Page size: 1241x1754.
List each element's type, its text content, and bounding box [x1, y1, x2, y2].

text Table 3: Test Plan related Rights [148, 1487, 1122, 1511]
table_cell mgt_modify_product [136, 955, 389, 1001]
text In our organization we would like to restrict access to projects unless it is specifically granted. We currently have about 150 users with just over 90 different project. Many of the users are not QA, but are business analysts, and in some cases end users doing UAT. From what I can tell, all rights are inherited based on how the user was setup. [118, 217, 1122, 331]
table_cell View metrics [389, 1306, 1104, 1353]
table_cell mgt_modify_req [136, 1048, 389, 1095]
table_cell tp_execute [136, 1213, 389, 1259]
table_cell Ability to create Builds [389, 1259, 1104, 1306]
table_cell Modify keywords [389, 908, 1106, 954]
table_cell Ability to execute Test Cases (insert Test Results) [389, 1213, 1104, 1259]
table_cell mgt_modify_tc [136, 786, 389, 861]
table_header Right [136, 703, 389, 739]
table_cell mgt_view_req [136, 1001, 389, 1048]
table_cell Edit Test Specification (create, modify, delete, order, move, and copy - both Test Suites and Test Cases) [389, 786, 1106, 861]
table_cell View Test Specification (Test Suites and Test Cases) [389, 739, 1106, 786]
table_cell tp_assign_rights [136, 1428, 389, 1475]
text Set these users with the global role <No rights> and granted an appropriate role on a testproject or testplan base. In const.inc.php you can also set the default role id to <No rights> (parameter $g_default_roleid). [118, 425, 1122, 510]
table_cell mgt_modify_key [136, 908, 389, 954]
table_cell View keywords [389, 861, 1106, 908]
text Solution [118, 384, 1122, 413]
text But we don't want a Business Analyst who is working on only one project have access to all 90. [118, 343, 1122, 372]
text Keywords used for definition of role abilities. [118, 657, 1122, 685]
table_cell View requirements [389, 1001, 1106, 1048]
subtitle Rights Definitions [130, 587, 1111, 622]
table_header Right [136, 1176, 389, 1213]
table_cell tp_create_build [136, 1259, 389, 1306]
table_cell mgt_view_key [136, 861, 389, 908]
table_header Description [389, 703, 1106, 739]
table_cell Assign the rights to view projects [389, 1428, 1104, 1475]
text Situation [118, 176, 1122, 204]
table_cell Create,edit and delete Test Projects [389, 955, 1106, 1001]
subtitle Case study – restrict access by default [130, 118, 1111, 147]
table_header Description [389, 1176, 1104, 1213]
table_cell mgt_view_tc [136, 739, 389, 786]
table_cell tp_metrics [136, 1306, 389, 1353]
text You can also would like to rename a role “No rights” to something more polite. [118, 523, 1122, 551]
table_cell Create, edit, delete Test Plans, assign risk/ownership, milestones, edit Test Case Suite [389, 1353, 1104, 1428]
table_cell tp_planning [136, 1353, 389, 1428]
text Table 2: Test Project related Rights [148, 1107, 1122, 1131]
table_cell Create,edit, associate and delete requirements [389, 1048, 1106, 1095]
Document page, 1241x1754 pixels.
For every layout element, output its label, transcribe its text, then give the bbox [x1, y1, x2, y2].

┄┄┄┄┄┄┄┄┄┄

Written request: Can you return every line of the listing above word for word, with nothing added, dropped, or altered?

Worked answer:
Page size: 1241x1754.
List each element's type, its text content, and bounding box [x1, y1, x2, y2].

text Table 3: Test Plan related Rights [148, 1487, 1122, 1511]
table_cell mgt_modify_product [136, 955, 389, 1001]
text In our organization we would like to restrict access to projects unless it is specifically granted. We currently have about 150 users with just over 90 different project. Many of the users are not QA, but are business analysts, and in some cases end users doing UAT. From what I can tell, all rights are inherited based on how the user was setup. [118, 217, 1122, 331]
table_cell View metrics [389, 1306, 1104, 1353]
table_cell mgt_modify_req [136, 1048, 389, 1095]
table_cell tp_execute [136, 1213, 389, 1259]
table_cell Ability to create Builds [389, 1259, 1104, 1306]
table_cell Modify keywords [389, 908, 1106, 954]
table_cell Ability to execute Test Cases (insert Test Results) [389, 1213, 1104, 1259]
table_cell mgt_modify_tc [136, 786, 389, 861]
table_header Right [136, 703, 389, 739]
table_cell mgt_view_req [136, 1001, 389, 1048]
table_cell Edit Test Specification (create, modify, delete, order, move, and copy - both Test Suites and Test Cases) [389, 786, 1106, 861]
table_cell View Test Specification (Test Suites and Test Cases) [389, 739, 1106, 786]
table_cell tp_assign_rights [136, 1428, 389, 1475]
text Set these users with the global role <No rights> and granted an appropriate role on a testproject or testplan base. In const.inc.php you can also set the default role id to <No rights> (parameter $g_default_roleid). [118, 425, 1122, 510]
table_cell mgt_modify_key [136, 908, 389, 954]
table_cell View keywords [389, 861, 1106, 908]
text Solution [118, 384, 1122, 413]
text But we don't want a Business Analyst who is working on only one project have access to all 90. [118, 343, 1122, 372]
text Keywords used for definition of role abilities. [118, 657, 1122, 685]
table_cell View requirements [389, 1001, 1106, 1048]
subtitle Rights Definitions [130, 587, 1111, 622]
table_header Right [136, 1176, 389, 1213]
table_cell tp_create_build [136, 1259, 389, 1306]
table_cell mgt_view_key [136, 861, 389, 908]
table_header Description [389, 703, 1106, 739]
table_cell Assign the rights to view projects [389, 1428, 1104, 1475]
text Situation [118, 176, 1122, 204]
table_cell Create,edit and delete Test Projects [389, 955, 1106, 1001]
subtitle Case study – restrict access by default [130, 118, 1111, 147]
table_header Description [389, 1176, 1104, 1213]
table_cell mgt_view_tc [136, 739, 389, 786]
table_cell tp_metrics [136, 1306, 389, 1353]
text You can also would like to rename a role “No rights” to something more polite. [118, 523, 1122, 551]
table_cell Create, edit, delete Test Plans, assign risk/ownership, milestones, edit Test Case Suite [389, 1353, 1104, 1428]
table_cell tp_planning [136, 1353, 389, 1428]
text Table 2: Test Project related Rights [148, 1107, 1122, 1131]
table_cell Create,edit, associate and delete requirements [389, 1048, 1106, 1095]
Document page, 1241x1754 pixels.
For every layout element, output its label, transcribe its text, then give the bbox [x1, y1, x2, y2].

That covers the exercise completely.